Federal aid provided nearly 37 percent of the State’s All Funds receipts in State Fiscal Year 2019-20. Federal funding supports health coverage for more than 7 million New Yorkers, and plays essential roles in programs including K-12 education, mass transit and social assistance. Now, however, we are in a time when federal aid is even more critically needed to ease the severe budgetary strains that threaten harmful cuts across the full range of vital public services provided by state and local governments. Whether Washington responds adequately, this year and through the entire course of the pandemic, will do much to determine both New York’s fiscal future and the ultimate impacts of COVID-19 on individuals, families and communities.
For SFY 2019-20 as a whole, State tax receipts showed healthy growth, with impacts from the economic slowdown appearing only near the end of the fiscal year. Looking forward, the economic damage brought on by the coronavirus is expected to continue over multiple years, and the same is true of the impact on tax receipts. If federal relief and stimulus aid does not adequately mitigate those revenue losses, policymakers’ choices regarding taxes, spending and debt must reflect a careful balancing of factors. These include the nature of our tax base, including heavy reliance on higher-income taxpayers; the need for robust public services, including adequate safety net programs to boost our overall economy and to help New Yorkers in need; and the long-term fiscal sustainability of our State and local governments.

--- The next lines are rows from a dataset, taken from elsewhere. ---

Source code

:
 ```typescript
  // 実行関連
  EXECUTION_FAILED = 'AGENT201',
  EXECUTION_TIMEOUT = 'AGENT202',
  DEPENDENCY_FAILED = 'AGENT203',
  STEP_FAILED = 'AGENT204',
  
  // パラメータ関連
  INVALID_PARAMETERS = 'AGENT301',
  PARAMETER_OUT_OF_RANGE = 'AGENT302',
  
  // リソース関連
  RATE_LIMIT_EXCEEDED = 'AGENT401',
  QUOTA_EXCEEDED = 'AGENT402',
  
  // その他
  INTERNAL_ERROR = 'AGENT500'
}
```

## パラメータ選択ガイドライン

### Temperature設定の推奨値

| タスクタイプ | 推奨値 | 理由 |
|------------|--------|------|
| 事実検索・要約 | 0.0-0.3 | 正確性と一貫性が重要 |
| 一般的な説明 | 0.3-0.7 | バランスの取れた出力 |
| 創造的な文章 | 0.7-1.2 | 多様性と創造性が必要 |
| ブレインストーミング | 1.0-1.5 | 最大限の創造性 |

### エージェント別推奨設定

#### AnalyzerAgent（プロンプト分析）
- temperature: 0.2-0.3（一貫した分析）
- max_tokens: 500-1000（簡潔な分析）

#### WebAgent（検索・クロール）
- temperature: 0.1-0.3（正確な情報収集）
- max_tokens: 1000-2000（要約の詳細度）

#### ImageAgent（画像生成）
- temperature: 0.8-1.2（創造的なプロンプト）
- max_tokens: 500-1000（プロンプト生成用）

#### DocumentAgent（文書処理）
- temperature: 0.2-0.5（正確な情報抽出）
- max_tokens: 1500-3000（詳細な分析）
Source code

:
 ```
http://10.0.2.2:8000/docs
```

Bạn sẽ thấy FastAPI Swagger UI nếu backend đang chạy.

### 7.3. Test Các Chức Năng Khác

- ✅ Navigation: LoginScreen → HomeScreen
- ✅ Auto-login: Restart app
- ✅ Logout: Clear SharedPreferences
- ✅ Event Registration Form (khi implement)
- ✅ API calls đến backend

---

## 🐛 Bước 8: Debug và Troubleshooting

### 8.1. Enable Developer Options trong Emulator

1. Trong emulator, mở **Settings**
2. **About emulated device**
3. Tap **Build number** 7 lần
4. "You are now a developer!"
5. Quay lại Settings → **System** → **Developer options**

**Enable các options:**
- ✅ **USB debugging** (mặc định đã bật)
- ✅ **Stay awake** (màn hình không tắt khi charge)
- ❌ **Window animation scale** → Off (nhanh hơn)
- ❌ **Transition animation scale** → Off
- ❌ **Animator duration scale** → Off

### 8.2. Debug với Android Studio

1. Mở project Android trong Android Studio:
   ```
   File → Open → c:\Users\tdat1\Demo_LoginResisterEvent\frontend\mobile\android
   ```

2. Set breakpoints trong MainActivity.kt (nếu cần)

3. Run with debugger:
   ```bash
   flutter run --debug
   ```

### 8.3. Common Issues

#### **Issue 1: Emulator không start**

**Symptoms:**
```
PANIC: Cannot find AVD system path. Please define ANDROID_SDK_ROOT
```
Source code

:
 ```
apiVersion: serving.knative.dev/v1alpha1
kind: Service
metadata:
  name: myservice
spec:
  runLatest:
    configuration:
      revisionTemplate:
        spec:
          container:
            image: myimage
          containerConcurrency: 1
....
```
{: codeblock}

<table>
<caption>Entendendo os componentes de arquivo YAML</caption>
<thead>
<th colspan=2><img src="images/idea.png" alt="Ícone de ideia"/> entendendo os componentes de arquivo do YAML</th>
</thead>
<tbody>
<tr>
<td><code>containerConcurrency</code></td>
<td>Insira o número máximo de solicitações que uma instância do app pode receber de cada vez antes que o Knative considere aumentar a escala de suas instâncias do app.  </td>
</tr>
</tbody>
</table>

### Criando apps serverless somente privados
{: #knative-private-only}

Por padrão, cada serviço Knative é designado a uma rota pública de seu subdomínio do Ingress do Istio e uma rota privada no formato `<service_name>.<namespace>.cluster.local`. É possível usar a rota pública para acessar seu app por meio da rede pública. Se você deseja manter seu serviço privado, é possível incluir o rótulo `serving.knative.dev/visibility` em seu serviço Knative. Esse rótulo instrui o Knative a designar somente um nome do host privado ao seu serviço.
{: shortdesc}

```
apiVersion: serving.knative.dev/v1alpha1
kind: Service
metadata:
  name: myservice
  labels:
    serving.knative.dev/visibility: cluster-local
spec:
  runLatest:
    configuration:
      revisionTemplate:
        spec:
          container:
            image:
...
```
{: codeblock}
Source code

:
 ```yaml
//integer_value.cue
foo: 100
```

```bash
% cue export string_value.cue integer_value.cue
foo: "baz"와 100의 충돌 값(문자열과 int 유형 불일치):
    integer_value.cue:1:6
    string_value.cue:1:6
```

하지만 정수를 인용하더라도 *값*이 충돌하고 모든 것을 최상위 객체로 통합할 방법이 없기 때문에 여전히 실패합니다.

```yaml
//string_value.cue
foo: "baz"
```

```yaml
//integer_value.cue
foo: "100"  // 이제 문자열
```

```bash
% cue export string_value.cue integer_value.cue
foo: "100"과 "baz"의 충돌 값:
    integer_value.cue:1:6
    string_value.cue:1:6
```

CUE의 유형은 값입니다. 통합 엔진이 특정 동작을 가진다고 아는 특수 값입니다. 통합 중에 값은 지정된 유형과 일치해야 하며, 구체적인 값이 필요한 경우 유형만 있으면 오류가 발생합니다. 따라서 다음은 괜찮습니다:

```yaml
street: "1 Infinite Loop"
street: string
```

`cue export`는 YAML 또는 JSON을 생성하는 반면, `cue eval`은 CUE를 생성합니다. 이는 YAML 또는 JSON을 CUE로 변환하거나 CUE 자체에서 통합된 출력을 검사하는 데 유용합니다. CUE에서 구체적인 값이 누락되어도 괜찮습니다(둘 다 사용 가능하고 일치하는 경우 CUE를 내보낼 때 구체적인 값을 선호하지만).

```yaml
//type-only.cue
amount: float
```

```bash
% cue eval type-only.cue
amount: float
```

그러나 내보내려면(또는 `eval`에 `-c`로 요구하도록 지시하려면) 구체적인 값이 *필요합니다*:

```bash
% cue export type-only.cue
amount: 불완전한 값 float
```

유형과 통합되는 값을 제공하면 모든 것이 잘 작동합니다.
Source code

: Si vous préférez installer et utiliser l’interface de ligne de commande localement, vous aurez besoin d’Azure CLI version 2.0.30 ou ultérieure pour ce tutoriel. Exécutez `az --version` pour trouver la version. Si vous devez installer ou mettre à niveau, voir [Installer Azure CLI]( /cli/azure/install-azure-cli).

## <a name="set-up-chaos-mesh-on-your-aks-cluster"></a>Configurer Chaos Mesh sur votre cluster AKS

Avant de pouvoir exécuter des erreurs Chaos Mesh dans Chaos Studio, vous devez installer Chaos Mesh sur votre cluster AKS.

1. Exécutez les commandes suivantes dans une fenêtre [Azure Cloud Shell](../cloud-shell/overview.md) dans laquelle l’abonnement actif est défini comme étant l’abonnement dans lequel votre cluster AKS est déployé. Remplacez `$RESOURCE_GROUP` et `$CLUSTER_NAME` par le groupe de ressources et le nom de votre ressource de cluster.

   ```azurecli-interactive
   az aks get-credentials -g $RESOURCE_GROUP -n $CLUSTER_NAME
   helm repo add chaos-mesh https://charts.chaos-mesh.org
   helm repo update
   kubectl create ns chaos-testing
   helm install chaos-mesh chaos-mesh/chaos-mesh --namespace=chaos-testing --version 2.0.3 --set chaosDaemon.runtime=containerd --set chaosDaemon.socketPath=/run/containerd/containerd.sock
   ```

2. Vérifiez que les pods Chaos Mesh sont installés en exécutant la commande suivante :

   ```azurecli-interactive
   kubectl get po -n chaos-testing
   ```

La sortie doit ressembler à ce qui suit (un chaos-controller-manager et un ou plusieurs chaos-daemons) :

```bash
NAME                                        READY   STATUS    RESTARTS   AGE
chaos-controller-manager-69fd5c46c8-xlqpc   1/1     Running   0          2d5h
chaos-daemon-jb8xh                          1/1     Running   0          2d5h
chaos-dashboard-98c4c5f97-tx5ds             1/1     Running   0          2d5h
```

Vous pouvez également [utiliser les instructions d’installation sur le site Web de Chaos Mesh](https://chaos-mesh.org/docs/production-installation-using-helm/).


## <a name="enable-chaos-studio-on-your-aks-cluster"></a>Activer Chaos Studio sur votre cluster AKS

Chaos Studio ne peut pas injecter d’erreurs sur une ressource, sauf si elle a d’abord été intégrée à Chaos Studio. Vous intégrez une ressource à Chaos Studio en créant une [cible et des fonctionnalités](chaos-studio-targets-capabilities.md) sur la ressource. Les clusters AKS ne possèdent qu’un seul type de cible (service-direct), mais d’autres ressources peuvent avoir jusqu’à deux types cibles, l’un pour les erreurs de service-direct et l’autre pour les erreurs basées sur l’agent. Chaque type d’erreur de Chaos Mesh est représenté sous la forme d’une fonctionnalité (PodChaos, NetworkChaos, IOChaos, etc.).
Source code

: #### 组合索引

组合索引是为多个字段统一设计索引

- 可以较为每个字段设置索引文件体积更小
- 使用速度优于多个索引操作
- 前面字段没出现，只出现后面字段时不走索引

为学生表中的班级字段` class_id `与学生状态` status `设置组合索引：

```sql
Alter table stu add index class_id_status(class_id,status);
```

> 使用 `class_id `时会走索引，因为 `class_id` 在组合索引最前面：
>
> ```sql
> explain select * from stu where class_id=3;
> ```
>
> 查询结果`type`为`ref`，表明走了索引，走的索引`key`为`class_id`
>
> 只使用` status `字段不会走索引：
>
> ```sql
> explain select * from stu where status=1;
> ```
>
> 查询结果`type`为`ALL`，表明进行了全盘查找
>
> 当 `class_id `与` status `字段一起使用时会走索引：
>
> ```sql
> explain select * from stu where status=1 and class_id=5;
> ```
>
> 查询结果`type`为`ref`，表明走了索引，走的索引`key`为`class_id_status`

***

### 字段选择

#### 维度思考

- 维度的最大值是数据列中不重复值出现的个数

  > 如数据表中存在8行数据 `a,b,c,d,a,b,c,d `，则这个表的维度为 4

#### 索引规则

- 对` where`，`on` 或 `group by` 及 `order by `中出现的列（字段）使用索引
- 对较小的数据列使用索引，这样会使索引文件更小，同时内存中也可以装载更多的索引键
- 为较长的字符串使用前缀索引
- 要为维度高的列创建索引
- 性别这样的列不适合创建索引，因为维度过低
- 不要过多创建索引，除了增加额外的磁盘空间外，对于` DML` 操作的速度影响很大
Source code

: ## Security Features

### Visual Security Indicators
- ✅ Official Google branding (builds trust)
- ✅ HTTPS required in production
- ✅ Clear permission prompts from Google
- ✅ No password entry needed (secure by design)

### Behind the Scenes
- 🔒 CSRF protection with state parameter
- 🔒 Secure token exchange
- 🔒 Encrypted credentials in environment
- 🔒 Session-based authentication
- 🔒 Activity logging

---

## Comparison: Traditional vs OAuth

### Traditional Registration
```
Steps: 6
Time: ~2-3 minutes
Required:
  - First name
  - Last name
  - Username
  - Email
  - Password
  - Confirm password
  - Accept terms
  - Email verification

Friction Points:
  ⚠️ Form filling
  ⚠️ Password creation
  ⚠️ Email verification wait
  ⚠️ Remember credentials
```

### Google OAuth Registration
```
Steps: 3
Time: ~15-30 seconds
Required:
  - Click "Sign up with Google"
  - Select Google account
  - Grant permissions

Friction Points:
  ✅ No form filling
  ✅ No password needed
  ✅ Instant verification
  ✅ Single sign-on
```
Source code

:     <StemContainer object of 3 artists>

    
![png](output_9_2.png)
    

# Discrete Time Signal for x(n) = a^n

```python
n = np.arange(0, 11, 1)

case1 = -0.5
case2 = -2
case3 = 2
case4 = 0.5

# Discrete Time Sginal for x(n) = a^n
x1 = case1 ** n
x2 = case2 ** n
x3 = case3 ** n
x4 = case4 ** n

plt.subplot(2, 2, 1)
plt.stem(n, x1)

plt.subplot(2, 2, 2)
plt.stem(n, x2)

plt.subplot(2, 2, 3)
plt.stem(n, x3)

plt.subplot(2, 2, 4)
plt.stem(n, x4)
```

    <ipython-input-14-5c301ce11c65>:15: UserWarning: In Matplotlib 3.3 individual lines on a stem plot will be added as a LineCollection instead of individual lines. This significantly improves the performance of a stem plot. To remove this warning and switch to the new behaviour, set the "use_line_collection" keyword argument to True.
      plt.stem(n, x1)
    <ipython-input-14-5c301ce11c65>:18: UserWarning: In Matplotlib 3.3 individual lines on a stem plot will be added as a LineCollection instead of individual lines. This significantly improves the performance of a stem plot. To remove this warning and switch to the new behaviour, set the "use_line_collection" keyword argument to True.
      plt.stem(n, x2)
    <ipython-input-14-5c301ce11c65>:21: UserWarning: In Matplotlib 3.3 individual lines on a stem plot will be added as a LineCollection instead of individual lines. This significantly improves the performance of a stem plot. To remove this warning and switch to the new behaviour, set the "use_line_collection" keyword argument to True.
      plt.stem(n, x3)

This report provides information and analysis across the full spectrum of New York State government, starting with key fiscal numbers on revenues, spending, capital investments and debt. It highlights major issues in programmatic areas ranging from public health to public safety, energy and the environment, K-12 and higher education, transportation and more.
The coronavirus pandemic has brought an era of extraordinary uncertainty to New York State. By providing essential facts and perspective regarding the State’s fiscal and economic condition, this report can help policy makers and the public consider the best ways to address such uncertainty and create a stronger future for all New Yorkers.